Regione di Hubei (Cina) 

67.786 

51.553 

3.062 

5,6 % 

Francia* 

2.282 

12 

61 

83,5 % 

Germania 

3.156 

46 

6 

11,5 % 

Sud Corea 

7.979 

333 

66 

16,5 % 

*I dati francesi sono iniziali e non significativi. Li riportiamo solo per indicare quanto la fase iniziale di una infezione come la COVID-19, che può causare celermente la morte di soggetti fragili (mentre la guarigione avviene dopo molto più tempo), incida sulla letalità.  

 

  Potremmo andare avanti moltissimo nell’elencare dati discordanti. Ma non avrebbe senso. Gli unici dati inconfutabili di questa malattia COVID-19 sono i seguenti: essa si diffonde con grande facilità e l’infezione colpisce persone di ogni età; la malattia si sviluppa però, soprattutto, nelle persone anziane o già fragili fisicamente; la letalità della malattia è alta (circa il 6% nel mondo, attualmente) e cresce di molto con l’età, in particolare dopo i sessanta anni. Cosa vogliamo comunque evidenziare con raffronti esemplificati in tabella? Che i dati epidemiologici sulla diffusione della COVID-19 dovrebbero essere raccolti, in tutti i Paesi del mondo, con criteri standardizzati. I casi “confirmed”, ad esempio, sono quelli di coloro che presentano sintomi (anche lievi) di malattia, ovvero quelli che risultano positivi ai test di laboratorio (tampone in genere)? E’ vero che qui in Italia i tamponi vengono in genere effettuati su coloro che presentano qualche sintomo della COVID-19, ma sembra che invece in Sud Corea i tamponi vengano effettuati a tappeto nelle zone a rischio. E’ inoltre molto diverso dire che una persona è morta per l’infezione da SARS-Cov-2 o con l’infezione da SARS-Cov-2. 

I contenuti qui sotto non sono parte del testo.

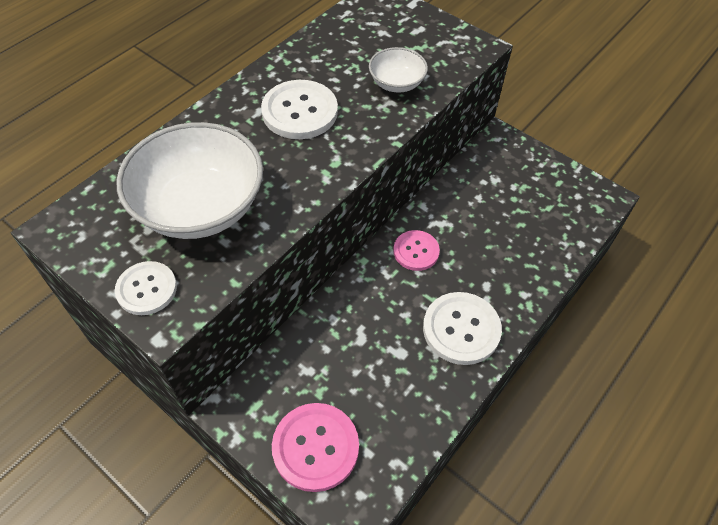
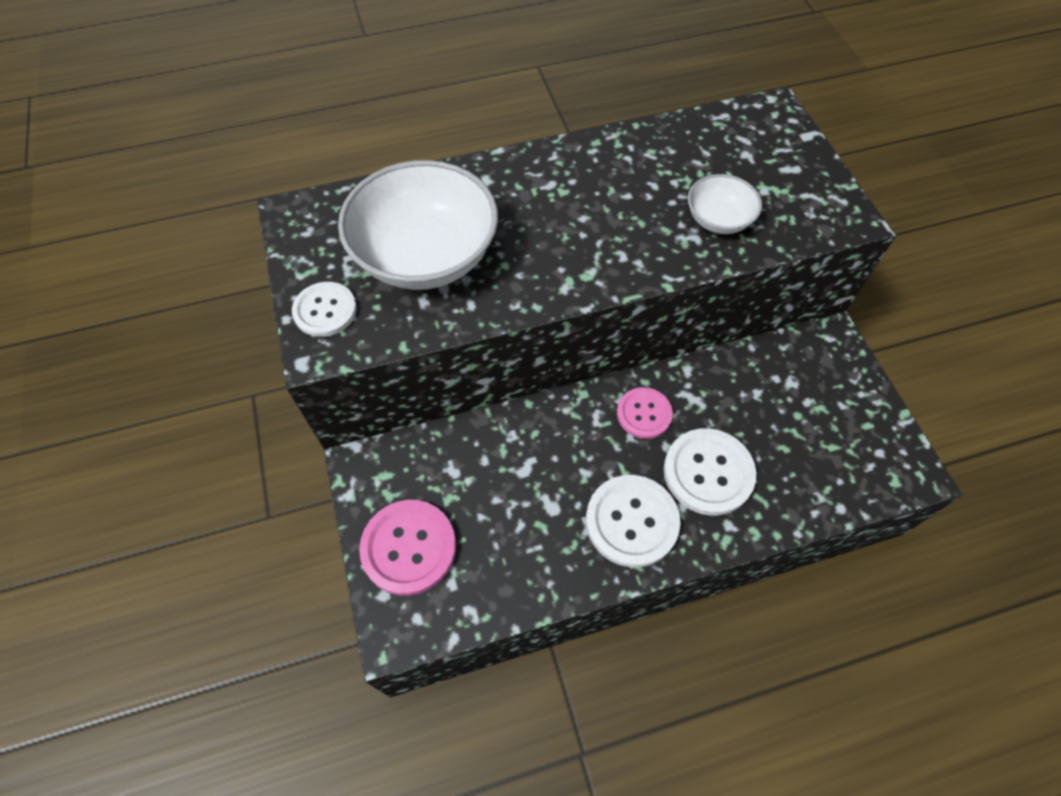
camera: 35 degrees right, 5 degrees up
(300, 111) = (591, 204): white button -> white button (708, 472)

Una donna che conosco ha un giovane figlio che lavora in Germania. Questo giovane, più di una volta, dai tedeschi ha sentito dire che, in Italia, starebbero gonfiando il numero dei casi di COVID-19 per ottenere dall’Europa un aumento proporzionale degli aiuti economici. Non voglio nemmeno commentare questi discorsi da birrerie teutoniche. So infatti quali siano le scelte, che immagino pesantissime da un punto di vista morale, che i Colleghi dei Reparti di Terapia Intensiva della Lombardia sono costretti a compiere nell’ammettere e nel dimettere i pazienti in ARDS (Acute Respiratory Distress Syndrome, complicanza non infrequente della SARS). Bisognerebbe capire cosa significa assistere persone che muoiono per COVID-19! 

Per qualcosa sono dunque grato alla Protezione Civile Italiana: perché ho l’impressione che non abbia alterato i dati relativi ai casi di positività accertata al SARS-Cov-2; perché non ha artatamente distinto i casi dei deceduti con COVID-19 da quelli deceduti per COVID-19; perché ora, seppure con grandissimo ritardo, sta cercando di far disporre misure sanitarie e di ordine pubblico un po’ più adeguate alla grave malattia pandemica che ha colpito l’umanità. 

Dal momento che ho l’impressione che gli italiani si riconoscano abbastanza in una superficialità un po’ troppo arrogante (che piacere pensare di essere tutti, impuniti, dalla parte di “Napule è na carta sporca e nisciuno se ne importa”), occorre applicare misure marziali per contenere il contagio (ormai diffuso ovunque nel nostro Paese) e limitare i danni. Nella provincia di Hubei ci stanno riuscendo e io, da medico, spero che “non allentino la presa”. Stento a credere che in Italia si proceda con analogo rigore. Siamo gente assai ridanciana e, tutto sommato, siamo anche disposti a “morire di risate”.